We work across multiple funding routes rather than a single lender’s product range, so we’re not limited to one structure if it doesn’t fit your business. You can read more about how secured business loans compare to asset-backed options like vehicle finance, since the right choice often depends on which assets you’re prepared to put forward and how much flexibility you need on the borrowed amount.
Good finance solves the problem in front of you. The wrong structure just creates a new one further down the line.
Key takeaways
- Commercial vehicle finance isn’t one product: hire purchase, leasing and refinancing suit different business needs and have different end-of-term outcomes
- The vehicle itself usually acts as collateral, which keeps other business assets out of the risk equation
- Decisions can move within 24 hours, but documentation and clarity on your end goal speed up approval
- Choosing on rate alone, without checking the structure, is the most common and most costly mistake
If you’re weighing up how to fund a vehicle or fleet for your business, we can talk through which structure actually fits your situation, rather than which one is quickest to arrange.
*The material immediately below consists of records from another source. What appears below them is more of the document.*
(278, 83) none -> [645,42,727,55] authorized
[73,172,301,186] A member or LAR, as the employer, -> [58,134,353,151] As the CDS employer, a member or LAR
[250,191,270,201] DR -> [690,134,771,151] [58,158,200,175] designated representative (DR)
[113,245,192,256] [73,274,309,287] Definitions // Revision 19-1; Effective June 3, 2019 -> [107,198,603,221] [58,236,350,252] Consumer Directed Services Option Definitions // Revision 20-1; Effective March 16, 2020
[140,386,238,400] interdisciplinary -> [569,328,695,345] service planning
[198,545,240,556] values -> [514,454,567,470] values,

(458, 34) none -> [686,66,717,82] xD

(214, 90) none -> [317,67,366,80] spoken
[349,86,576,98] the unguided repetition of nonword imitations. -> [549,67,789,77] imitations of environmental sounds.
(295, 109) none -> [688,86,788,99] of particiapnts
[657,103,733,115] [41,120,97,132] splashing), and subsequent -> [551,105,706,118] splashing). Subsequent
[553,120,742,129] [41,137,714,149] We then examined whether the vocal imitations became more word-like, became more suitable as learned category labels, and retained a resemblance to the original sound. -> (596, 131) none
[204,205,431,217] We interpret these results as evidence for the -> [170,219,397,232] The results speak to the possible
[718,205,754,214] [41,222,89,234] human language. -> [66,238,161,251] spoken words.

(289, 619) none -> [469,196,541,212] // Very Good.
FAQ: commercial vehicle finance in the UK
Can a new business get commercial vehicle finance without trading history?
It’s harder but not impossible. Lenders will look more closely at personal credit history, the vehicle’s resale value, and any available deposit. Some lenders specialise in newer businesses where the vehicle itself carries strong security.
Does commercial vehicle finance cover second-hand vehicles?
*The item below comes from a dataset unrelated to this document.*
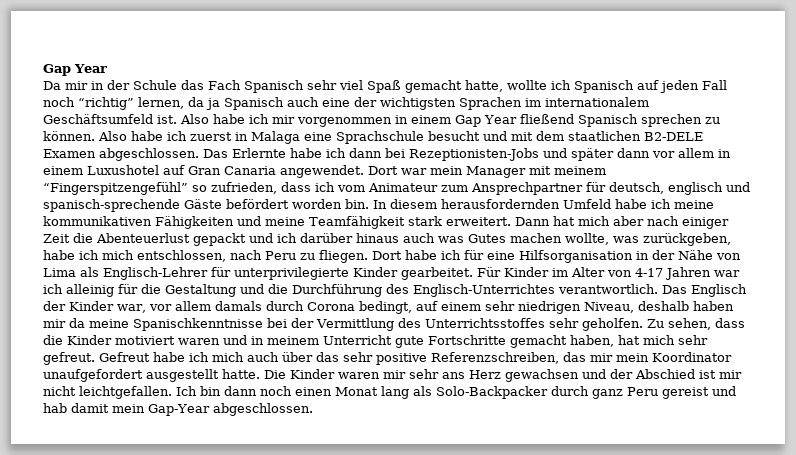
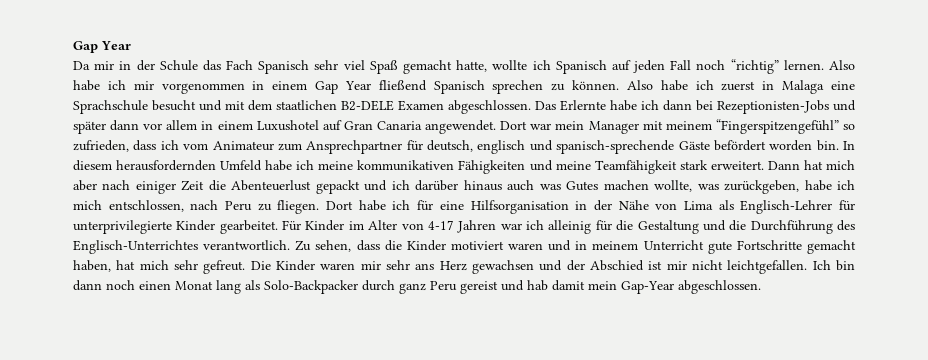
[138,97,649,110] [43,114,177,124] lernen, da ja Spanisch auch eine der wichtigsten Sprachen im internationalem Geschäftsumfeld ist. -> [783,60,824,70] lernen.
[662,284,747,297] [43,301,734,314] [43,318,643,331] Das Englisch der Kinder war, vor allem damals durch Corona bedingt, auf einem sehr niedrigen Niveau, deshalb haben mir da meine Spanischkenntnisse bei der Vermittlung des Unterrichtsstoffes sehr geholfen. -> (291, 245) none
[99,352,732,365] [43,369,260,382] Gefreut habe ich mich auch über das sehr positive Referenzschreiben, das mir mein Koordinator unaufgefordert ausgestellt hatte. -> (246, 267) none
Yes, though terms are usually tighter than for new vehicles. Age and mileage limits vary by lender, and older vehicles typically come with shorter maximum terms because resale value depreciates faster.
What happens if I want to sell a financed vehicle before the term ends?
With hire purchase, you’ll need to settle the outstanding finance before selling, since the finance company holds an interest in the vehicle until the final payment. With a lease, early termination usually involves a settlement figure agreed with the lender.
Is VAT recoverable on commercial vehicle finance?
VAT-registered businesses can typically reclaim VAT on vans and other qualifying commercial vehicles, though rules differ for leasing versus hire purchase and for vehicles with any personal use. It’s worth checking the specific treatment with your accountant before finalising the structure.
How does financing a fleet differ from financing a single vehicle?
Fleet finance applications require more detail on utilisation, driver allocation and maintenance planning, but often come with better per-unit rates given the larger overall value. Lenders look closely, too, at how the fleet supports revenue generation across the business. Platforms like Fleetika can help here as well, since route optimisation and digital proof-of-delivery data give lenders a clearer picture of how hard the fleet is working, which can strengthen the case during application and make the ongoing repayments easier to justify against actual output.